Design/methodology/approach – Usefulness is determined by examining compliance and the reliability of forecasts (accuracy and bias) for a sample of 1,760 forecasts issued by 481 explorers in 2005/2006. The cross-sectional variation in reliability is examined using regression analysis.
Findings – The findings reveal a high level of compliance but significant inaccuracies (median forecast error of around 50 percent of actual expenditure for exploration and evaluation expenditure and 85 percent for development expenditure), and some evidence of forecast bias. Forecast inaccuracy is more prevalent in firms that have poorer performance, greater financial slack, greater cash-flow volatility, no financial leverage, and for firms that are smaller, in the pre-development stage, and in the mineral (non-oil and gas) sub-industry.
Research limitations/implications – The analysis of forecast usefulness is confined to compliance and reliability. Further research could consider the value-relevance and predictive ability of these forecasts.

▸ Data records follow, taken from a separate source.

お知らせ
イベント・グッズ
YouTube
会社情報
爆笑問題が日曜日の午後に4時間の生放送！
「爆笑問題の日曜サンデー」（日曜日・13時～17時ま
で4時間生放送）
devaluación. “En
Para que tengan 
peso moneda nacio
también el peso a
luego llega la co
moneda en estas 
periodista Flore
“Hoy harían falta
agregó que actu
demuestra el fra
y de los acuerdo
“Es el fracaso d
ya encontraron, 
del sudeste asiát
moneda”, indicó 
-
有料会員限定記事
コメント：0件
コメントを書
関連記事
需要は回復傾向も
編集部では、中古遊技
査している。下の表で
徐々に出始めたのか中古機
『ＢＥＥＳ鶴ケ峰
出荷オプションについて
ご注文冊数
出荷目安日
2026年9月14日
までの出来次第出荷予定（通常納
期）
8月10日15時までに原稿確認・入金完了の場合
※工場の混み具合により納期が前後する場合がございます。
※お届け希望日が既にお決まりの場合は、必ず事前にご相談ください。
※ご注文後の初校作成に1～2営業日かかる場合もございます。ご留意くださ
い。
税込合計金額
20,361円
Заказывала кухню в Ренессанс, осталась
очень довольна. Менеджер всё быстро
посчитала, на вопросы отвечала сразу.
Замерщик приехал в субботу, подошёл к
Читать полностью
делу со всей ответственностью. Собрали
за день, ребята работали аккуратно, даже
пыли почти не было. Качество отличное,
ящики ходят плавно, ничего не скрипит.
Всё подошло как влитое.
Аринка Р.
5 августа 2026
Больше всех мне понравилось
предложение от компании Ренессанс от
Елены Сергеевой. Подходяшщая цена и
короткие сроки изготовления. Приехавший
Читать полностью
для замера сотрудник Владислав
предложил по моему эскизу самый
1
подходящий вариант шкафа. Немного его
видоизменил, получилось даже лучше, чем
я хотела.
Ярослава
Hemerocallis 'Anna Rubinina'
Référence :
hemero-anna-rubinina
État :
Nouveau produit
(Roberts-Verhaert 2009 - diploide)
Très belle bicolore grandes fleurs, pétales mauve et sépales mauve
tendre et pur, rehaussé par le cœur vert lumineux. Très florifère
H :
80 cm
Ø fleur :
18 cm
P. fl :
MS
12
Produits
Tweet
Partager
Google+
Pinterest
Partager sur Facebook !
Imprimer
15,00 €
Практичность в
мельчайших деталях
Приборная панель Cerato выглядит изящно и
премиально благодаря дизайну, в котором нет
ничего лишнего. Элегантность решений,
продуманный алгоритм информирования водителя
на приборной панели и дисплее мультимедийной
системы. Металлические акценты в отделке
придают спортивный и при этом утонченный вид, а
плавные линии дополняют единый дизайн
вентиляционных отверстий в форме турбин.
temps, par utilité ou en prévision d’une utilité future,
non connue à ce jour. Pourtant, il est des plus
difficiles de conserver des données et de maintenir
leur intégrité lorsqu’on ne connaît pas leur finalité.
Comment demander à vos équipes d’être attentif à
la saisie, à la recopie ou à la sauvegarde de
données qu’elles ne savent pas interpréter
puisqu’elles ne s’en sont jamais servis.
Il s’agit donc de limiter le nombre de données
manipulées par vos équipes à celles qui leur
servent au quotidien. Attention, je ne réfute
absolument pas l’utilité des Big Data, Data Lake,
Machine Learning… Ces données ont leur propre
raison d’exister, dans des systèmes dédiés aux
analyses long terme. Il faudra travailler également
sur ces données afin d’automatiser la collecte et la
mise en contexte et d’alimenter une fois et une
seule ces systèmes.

Practical implications – The findings question the usefulness of mandatory forecasting by showing that the information role of forecasts in capital markets is impaired when firms have little discretion over the forecast decision, timing and specificity.
Originality/value – This is the first study to examine mandatory cash expenditure forecasts and makes a significant contribution to the small literature on mandatory financial forecasts.